Mon Aug 4, 2008 - 9:30 AM EDT - By Annie Latham




SNL Kagan, a comprehensive resource for financial intelligence in the media and communications sector, has just issued a press release that pretty much confirms what the big wireless providers are counting on... namely that the use of data services will grow astronomically in the coming years. Okay, maybe not astronomically. Here are some of their findings:

  • SNL Kagan expects mobile data revenue to increase by a compound annual growth rate (CAGR) of 16% from $24 billion , in 2007 to over $100 billion in 2017, compared to barely a 5% CAGR for total service revenue over the same period.
  • SNL Kagan predicts that by 2017, wireless subscribers will reach 90% per capita penetration. The significance is that as the market nears saturation, wireless providers are relying on the sales of new data services for revenue growth.
  • The largest source of mobile data use continues to be messaging and mobile email, with 62% of wireless subscribers utilizing these services by 2017.
  • Mobile web users, growing from 18% of wireless subscribers in 2007 to 52% in 2017, will comprise the second-largest category.
  • SNL Kagan expects mobile video/TV to ramp the fastest, with a 10-year CAGR of 22.5% versus 12.7% for games and 13.1% for music.

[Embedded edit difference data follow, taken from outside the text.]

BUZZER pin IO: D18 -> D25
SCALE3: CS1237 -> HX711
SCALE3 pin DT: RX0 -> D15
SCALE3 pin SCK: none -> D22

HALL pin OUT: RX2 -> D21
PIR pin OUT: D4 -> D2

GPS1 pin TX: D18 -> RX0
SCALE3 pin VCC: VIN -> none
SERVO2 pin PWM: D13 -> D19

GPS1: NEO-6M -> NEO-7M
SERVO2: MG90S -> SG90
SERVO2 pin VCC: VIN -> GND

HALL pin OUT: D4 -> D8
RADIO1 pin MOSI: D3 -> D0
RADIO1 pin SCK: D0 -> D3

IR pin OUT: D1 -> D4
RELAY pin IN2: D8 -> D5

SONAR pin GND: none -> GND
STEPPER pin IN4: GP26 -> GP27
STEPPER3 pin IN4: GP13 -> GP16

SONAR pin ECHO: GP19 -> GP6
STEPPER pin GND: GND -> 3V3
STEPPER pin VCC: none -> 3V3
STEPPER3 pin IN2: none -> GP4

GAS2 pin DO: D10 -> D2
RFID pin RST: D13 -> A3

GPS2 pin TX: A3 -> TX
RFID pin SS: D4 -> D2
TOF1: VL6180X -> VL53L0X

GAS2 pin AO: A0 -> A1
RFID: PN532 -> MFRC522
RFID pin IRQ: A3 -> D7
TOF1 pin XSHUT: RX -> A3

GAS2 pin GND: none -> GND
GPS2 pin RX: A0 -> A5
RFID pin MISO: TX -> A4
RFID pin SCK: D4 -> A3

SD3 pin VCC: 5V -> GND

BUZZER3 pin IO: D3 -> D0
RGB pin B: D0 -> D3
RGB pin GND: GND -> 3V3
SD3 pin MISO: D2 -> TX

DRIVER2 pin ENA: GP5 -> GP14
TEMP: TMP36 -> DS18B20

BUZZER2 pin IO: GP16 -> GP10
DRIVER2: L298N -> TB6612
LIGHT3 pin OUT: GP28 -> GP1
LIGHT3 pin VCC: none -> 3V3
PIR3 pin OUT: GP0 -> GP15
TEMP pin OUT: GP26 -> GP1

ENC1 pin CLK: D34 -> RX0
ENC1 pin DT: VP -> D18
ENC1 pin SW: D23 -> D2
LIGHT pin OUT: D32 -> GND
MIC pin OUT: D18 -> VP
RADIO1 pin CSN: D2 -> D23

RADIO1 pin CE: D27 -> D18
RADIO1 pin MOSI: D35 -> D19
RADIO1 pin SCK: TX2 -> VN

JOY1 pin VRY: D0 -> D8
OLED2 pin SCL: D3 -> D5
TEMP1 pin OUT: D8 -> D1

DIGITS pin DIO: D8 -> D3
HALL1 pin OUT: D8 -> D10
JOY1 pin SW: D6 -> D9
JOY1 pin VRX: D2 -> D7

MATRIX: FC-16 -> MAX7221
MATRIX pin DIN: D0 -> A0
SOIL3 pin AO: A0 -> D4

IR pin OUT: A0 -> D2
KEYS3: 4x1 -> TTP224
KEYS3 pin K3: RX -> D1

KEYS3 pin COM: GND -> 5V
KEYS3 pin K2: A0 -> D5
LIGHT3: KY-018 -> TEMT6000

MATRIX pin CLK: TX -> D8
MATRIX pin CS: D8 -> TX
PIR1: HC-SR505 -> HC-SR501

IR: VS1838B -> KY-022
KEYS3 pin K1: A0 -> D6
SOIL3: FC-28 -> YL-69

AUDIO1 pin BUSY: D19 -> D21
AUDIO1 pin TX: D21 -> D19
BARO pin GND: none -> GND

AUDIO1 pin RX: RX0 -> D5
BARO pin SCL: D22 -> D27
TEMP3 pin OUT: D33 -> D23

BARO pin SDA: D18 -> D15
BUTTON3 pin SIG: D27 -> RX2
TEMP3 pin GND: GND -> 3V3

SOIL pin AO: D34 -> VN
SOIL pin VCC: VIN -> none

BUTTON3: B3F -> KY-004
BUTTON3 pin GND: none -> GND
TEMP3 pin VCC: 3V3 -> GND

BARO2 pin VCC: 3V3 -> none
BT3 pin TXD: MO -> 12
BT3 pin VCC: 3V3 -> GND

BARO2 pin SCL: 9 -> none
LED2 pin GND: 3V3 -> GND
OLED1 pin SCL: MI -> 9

This "good" news should be greeted with a degree of caution. In a recent alert issued by the American College of Emergency Physicians warned of the danger of accidents involving oblivious texters. The ER doctors cite rising reports from doctors around the country of injuries involving text-messaging pedestrians, bicyclists, even Rollerbladers and equestrians. If people don't change their behavior, the CAGR of "mobile-use" related accidents could also grow astronomically.